Assignment:
Every line from the one with "46: (210, 457)" to the one with "78: (179, 452)", including those two, is to be copied exactly; all other lines of the entries below are left out.
———
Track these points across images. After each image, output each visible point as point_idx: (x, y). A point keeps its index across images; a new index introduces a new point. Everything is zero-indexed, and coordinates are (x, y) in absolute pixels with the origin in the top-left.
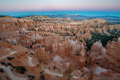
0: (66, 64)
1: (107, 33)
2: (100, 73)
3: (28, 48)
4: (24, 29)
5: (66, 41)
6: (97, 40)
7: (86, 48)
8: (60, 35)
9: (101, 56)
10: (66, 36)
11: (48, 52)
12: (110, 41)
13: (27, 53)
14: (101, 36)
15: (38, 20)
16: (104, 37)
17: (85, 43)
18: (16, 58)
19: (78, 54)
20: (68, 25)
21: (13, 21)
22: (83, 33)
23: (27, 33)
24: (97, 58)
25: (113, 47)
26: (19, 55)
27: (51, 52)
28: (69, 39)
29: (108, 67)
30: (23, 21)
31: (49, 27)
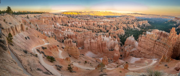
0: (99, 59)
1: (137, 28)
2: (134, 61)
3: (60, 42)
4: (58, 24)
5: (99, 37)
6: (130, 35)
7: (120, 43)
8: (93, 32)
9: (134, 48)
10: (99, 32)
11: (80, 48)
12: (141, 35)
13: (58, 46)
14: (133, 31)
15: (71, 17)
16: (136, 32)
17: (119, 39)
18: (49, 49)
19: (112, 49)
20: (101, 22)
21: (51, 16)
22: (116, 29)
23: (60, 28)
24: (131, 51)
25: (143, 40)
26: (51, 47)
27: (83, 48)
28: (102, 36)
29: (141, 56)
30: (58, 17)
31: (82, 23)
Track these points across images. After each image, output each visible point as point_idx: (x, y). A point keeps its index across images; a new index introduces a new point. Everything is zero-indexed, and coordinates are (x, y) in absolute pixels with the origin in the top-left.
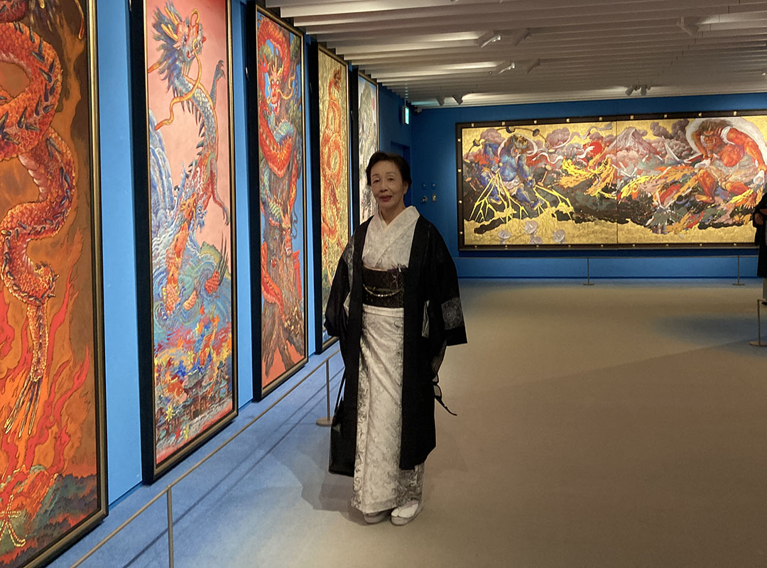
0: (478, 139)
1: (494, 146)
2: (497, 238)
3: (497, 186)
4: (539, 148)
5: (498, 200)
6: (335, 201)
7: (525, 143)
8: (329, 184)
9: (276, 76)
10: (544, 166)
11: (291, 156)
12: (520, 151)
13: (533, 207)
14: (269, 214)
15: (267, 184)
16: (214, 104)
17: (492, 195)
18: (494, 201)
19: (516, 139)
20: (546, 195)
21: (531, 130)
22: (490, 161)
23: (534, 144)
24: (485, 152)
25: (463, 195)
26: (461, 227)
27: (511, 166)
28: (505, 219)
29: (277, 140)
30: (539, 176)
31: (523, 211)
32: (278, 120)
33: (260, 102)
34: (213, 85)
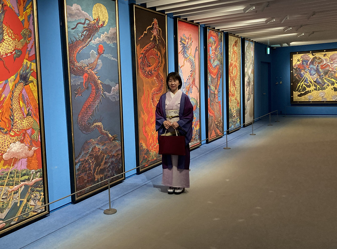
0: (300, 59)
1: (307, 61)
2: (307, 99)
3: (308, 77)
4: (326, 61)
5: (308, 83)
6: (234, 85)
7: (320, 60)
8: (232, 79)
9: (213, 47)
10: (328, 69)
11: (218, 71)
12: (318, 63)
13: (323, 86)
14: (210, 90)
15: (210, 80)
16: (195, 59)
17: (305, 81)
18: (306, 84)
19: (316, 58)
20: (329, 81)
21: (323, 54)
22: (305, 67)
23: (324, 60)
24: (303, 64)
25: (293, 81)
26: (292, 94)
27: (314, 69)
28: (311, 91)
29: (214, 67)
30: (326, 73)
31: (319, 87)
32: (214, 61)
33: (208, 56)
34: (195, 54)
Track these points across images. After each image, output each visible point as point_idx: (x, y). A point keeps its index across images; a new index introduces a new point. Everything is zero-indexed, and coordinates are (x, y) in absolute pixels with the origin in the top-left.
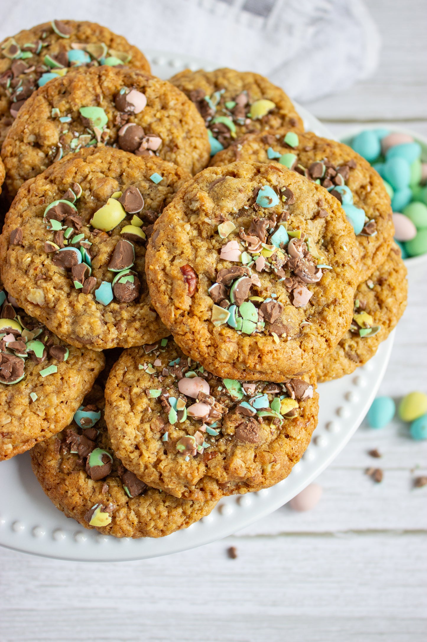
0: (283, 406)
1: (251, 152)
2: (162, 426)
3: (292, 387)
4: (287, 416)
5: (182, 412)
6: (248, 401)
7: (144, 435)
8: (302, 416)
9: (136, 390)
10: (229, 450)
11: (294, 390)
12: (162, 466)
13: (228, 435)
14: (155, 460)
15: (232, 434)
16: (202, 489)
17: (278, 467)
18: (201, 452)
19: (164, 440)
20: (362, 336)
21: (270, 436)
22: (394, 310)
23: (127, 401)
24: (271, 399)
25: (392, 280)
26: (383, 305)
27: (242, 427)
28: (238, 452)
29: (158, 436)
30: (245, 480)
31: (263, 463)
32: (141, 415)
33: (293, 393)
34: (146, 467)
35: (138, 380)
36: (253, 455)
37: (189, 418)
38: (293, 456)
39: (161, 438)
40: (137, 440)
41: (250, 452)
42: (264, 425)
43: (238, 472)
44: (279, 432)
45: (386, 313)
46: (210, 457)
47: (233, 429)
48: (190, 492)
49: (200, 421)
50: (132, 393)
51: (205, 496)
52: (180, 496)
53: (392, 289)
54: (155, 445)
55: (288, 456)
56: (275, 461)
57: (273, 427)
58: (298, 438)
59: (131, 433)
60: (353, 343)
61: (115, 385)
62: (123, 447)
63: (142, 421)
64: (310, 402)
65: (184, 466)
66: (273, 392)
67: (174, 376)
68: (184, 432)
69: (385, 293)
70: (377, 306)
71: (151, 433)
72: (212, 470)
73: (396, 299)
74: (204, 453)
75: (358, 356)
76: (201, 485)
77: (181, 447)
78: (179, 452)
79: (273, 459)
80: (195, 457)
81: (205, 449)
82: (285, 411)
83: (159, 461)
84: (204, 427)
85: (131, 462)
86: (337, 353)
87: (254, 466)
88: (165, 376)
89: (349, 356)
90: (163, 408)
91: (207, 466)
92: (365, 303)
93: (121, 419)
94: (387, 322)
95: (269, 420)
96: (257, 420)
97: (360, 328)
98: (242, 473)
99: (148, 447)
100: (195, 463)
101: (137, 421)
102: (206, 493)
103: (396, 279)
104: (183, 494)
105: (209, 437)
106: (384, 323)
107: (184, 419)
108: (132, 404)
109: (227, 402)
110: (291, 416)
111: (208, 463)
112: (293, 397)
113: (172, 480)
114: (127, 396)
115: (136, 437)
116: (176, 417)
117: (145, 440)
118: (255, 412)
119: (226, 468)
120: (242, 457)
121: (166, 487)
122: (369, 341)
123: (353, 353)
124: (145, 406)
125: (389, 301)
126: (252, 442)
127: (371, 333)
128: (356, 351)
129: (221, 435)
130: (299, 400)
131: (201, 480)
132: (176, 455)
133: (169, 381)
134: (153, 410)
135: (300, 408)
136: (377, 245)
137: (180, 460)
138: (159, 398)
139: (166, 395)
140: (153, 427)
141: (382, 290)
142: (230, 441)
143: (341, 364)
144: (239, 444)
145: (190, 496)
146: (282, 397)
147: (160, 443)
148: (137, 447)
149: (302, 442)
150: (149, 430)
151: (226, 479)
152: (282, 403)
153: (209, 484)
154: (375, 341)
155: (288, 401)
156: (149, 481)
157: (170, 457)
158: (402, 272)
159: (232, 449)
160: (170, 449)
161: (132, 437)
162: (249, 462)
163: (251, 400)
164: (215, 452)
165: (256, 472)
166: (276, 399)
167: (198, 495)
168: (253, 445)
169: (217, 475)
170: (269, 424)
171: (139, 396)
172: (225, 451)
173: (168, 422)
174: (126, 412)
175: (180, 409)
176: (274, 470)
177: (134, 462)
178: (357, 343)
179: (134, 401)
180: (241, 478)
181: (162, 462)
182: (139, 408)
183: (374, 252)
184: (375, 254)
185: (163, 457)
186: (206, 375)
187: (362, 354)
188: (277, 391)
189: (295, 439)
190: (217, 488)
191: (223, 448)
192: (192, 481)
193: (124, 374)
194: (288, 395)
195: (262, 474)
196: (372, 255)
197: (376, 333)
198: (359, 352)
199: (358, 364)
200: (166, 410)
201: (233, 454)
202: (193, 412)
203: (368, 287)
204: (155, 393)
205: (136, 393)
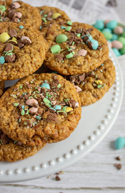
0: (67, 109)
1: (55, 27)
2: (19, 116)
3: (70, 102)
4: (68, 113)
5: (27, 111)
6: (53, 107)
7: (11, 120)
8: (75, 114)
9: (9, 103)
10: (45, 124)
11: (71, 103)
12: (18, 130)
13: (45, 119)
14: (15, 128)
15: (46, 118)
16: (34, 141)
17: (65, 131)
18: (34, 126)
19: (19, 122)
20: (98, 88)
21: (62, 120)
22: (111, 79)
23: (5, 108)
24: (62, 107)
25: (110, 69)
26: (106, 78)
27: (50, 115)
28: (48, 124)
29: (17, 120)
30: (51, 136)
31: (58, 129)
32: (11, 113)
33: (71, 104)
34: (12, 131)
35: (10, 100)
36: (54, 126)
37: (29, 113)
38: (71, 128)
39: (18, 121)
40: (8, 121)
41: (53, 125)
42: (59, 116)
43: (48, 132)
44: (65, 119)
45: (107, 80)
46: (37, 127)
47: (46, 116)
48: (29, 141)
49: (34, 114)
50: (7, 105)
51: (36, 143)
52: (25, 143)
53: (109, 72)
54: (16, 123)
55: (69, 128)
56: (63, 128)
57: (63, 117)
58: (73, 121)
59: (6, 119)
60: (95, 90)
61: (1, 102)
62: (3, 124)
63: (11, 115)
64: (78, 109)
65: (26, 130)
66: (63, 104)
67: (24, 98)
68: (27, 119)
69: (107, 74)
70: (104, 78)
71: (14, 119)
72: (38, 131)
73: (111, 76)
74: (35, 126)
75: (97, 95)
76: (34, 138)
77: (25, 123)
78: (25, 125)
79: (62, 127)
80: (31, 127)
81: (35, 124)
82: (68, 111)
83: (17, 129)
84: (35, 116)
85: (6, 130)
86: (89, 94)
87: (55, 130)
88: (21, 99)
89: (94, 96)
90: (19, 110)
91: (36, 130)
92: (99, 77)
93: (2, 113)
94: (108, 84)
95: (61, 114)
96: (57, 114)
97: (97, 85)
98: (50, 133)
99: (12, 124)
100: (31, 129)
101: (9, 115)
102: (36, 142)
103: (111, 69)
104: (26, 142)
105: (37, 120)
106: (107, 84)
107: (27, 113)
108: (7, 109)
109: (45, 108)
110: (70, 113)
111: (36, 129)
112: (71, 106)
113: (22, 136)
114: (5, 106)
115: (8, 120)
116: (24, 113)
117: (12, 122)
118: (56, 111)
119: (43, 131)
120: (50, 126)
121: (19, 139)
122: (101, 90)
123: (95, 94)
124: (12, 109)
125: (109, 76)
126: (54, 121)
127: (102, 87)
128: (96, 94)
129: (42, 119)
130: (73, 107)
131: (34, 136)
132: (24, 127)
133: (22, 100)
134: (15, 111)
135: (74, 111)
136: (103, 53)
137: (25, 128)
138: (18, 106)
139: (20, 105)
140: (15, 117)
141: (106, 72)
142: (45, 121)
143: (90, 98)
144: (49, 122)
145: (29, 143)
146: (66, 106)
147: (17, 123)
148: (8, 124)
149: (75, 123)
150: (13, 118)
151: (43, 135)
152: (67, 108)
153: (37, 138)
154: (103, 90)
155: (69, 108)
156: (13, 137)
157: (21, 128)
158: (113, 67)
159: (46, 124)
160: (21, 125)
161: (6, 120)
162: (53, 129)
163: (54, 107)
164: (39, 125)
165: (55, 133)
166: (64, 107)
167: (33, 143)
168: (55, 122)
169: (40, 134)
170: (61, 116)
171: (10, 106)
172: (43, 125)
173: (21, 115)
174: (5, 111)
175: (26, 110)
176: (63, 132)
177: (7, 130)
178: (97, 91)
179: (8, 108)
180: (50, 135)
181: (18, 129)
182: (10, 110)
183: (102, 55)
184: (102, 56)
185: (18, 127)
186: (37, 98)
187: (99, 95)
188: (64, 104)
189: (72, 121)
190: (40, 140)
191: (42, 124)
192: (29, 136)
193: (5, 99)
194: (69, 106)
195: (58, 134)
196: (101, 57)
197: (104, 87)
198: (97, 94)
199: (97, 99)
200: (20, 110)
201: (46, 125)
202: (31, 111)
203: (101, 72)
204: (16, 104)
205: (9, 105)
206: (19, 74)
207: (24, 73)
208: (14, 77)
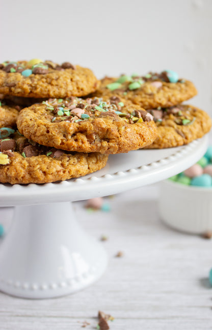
———
Response area:
46: (210, 457)
47: (233, 429)
48: (190, 492)
49: (200, 421)
50: (132, 393)
51: (205, 496)
52: (180, 496)
53: (392, 289)
54: (155, 445)
55: (288, 456)
56: (275, 461)
57: (273, 427)
58: (298, 438)
59: (131, 433)
60: (353, 343)
61: (115, 385)
62: (123, 447)
63: (142, 421)
64: (310, 402)
65: (184, 466)
66: (273, 392)
67: (174, 376)
68: (184, 432)
69: (385, 293)
70: (377, 306)
71: (151, 433)
72: (212, 470)
73: (396, 299)
74: (204, 453)
75: (358, 356)
76: (201, 485)
77: (181, 447)
78: (179, 452)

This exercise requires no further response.